New York Times outs Tucker Carlson as regular anonymous source for media he "hates"

Right-wing Fox News presenter Tucker Carlson poses as an independent who stands up to the mainstream media, and is happy to turn journalists into objects of derision and contempt for his audience. But today the New York Times' Ben Smith outed Carlson as a regular anonymous source for the very media he claims to hate.

Mr. Carlson, a proud traitor to the elite political class, spends his time when he's not denouncing the liberal media trading gossip with them. He's the go-to guy for sometimes-unflattering stories about Donald J. Trump and for coverage of the internal politics of Fox News (not to mention stories about Mr. Carlson himself). I won't talk here about any off-the-record conversations I may have had with him. But 16 other journalists (none from The Times; it would put my colleagues in a weird position if I asked them) told me on background that he has been, as three of them put it, "a great source."

Here's The Guardian, summarizing Smith's paywalled item:

"In Trump's Washington, Tucker Carlson is a primary supersecret source," Smith quoted Wolff as writing in a new book of essays. "I know this because I know what he has told me, and I can track his exquisite, too-good-not-to-be-true gossip through unsourced reports and as it often emerges into accepted wisdom."

… One "reporter for a prominent publication who speaks to Mr Carlson regularly" said: "It's so unknown in the general public how much he plays both sides." Another said: "If you open yourself up as a resource to mainstream media reporters, you don't even have to ask them to go soft on you." Smith said he would not reveal the contents of his own off-record chats with Carlson.

Smith explains that mainstream journalists won't go after Carlson the way they nailed Glenn Beck:

Mr.
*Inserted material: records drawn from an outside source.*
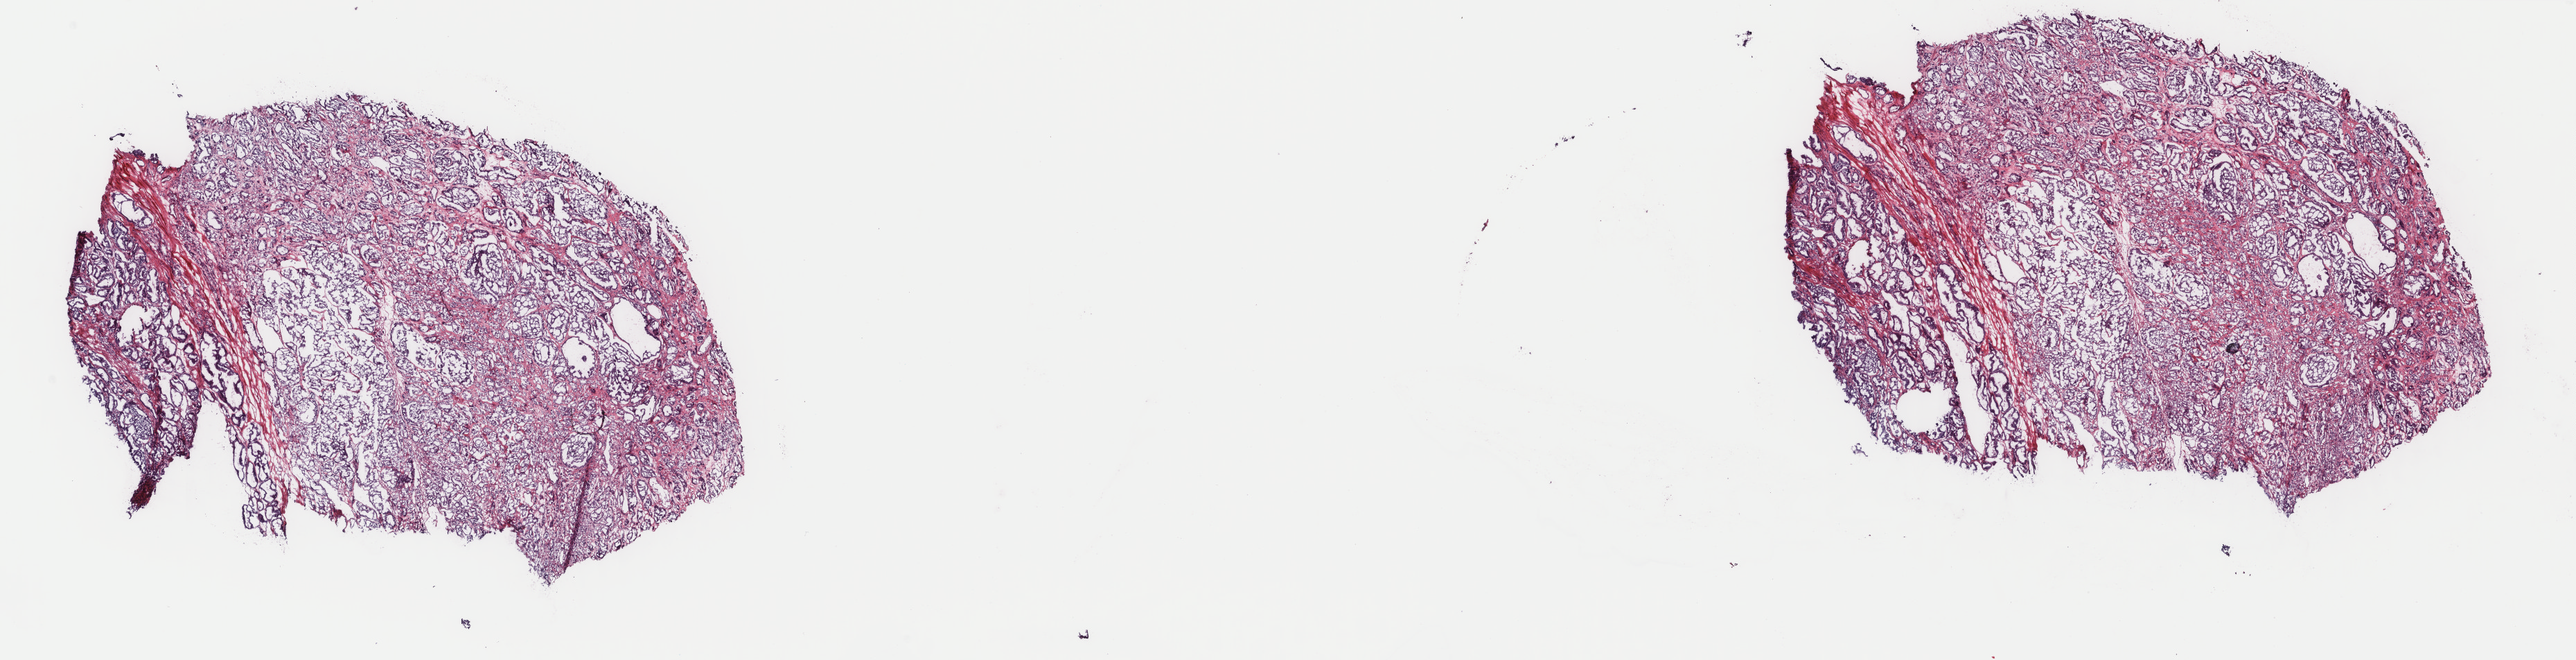
Digitized H&E tissue section (whole slide), whole scanned area (about 29.5 x 7.6 mm) shown as a low-resolution overview; frozen section from the top of the tissue portion; prostate, primary tumour sample. Patient: male, age at initial diagnosis 68 years. Gleason score: 9 (4+5). Pathologist review of this section (percent, as recorded): tumour cells 100%, tumour nuclei 80%, normal cells 0%, stromal cells 0%, necrosis 0%. Infiltration values recorded for this section: lymphocyte infiltration 1%, monocyte infiltration 0%, neutrophil infiltration 0%.
Histologic diagnosis: Adenocarcinoma, NOS (prostate gland). Laterality: bilateral.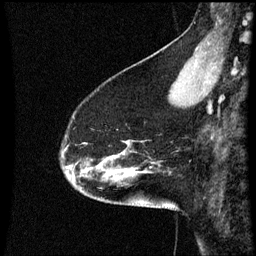
Breast MRI (dynamic contrast-enhanced), one sagittal slice; slice 13 of 60 in the series (ordered by position); dynamic contrast-enhanced series, image 2 of 3 at this slice position (ordered by acquisition); 1.5 T; TE 4.2 ms, TR 8.9 ms; 2 mm slice thickness; 256 × 256 image matrix, field of view 200 × 200 mm. Patient: female, 45 years. From the clinical record (not read from this slice): setting: breast cancer imaged before/during neoadjuvant chemotherapy; receptor status: HR-positive, HER2-negative.
Annotated regions visible in this slice (semi-automatic segmentation, software-assisted and operator-edited):
- analysis volume of interest (the breast-tissue region the enhancement analysis was run in; not a lesion): bounding box <62,94,171,205> (left, top, right, bottom; pixels)
- tumour enhancement mask (voxels above the 70 % enhancement threshold inside the analysis volume of interest): <88,156,117,169>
Carlson's comfortable place inside Washington media, many of the reporters who cover him say, has taken the edge off some of the coverage. It has also served as a kind of insurance policy, they say, protecting him from the marginalization that ended the Fox career of his predecessor, Glenn Beck, who also drew a huge audience with shadowy theories of elite conspiracy.

Carlson has even cowed the New York Times itself into not covering him by spreading lies about a reporter assigned to the story, who could not complete it due to the resulting death threats and publicity.

When a freelance writer and photographer for The Times began working on an article about his studio in rural Maine last year, Mr. Carlson pre-emptively attacked the two by name on the air and characterized one as a political activist, which Erik Wemple of The Washington Post called a "stunning fabrication." The planned article, a light feature that was nowhere close to publication, became impossible to report, after threats and a menacing incident at the photographer's house, according to The Times's media editor, Jim Windolf.

Politico also spiked a story it was going to run about sleazy ads on Fox News to avoid Carlson's wrath, Smith reports: "Before any story could be published, Mr. Carlson went on the offensive, airing a segment attacking Politico's partnership with a Hong Kong newspaper, and he demanded that [reporter] Mr. Schreckinger answer for it."